| Text-based hardware design files |
══════
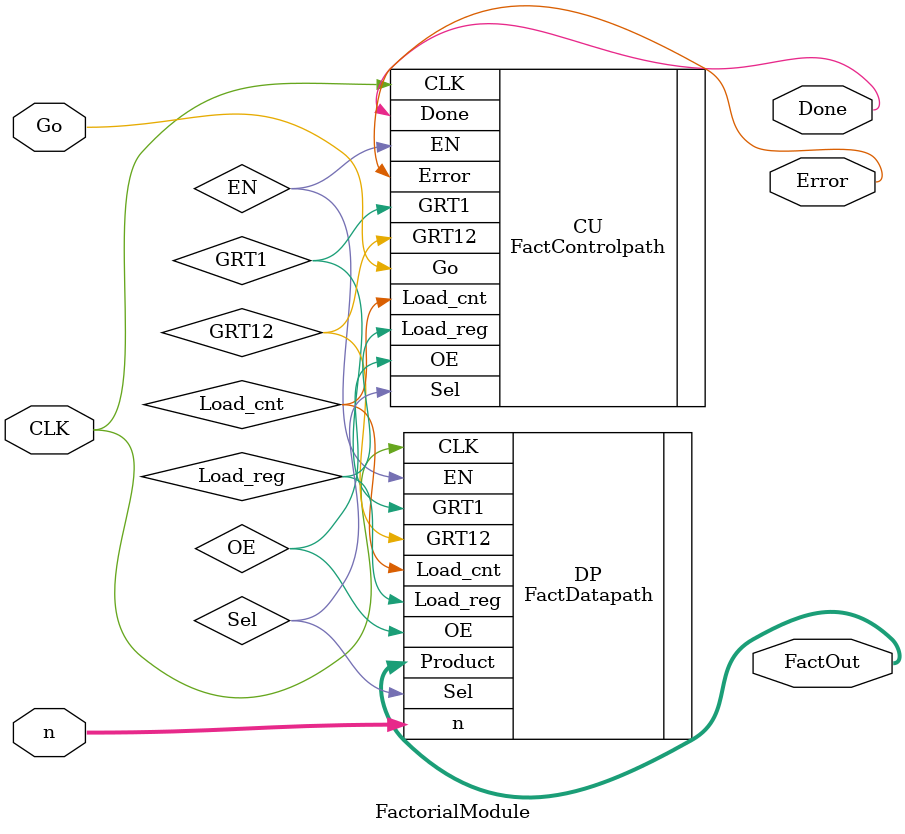
<source format=v>
`timescale 1ns / 1ps


module FactorialModule(
    input Go,
    input CLK,
    input [3:0] n,
    output Done,
    output Error,
    output [31:0] FactOut
    );
    wire Sel, Load_reg, Load_cnt, OE, EN;
    wire GRT12, GRT1;
    
    FactDatapath DP (
        .CLK(CLK),
        .EN(EN),
        .n(n),
        .Sel(Sel),
        .Load_reg(Load_reg),
        .Load_cnt(Load_cnt),
        .OE(OE),
        .GRT12(GRT12),
        .GRT1(GRT1),
        .Product(FactOut)
    );
    
    FactControlpath CU (
        .EN(EN),
        .Go(Go),
        .CLK(CLK),
        .Sel(Sel),
        .Load_reg(Load_reg),
        .Load_cnt(Load_cnt),
        .OE(OE),
        .GRT1(GRT1),
        .GRT12(GRT12),
        .Done(Done),
        .Error(Error)
    );
endmodule

</source>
══════
| What you should do |
Starting from the records above, copy each line where the string "wire" is found.

| Task answer |
    wire Sel, Load_reg, Load_cnt, OE, EN;
    wire GRT12, GRT1;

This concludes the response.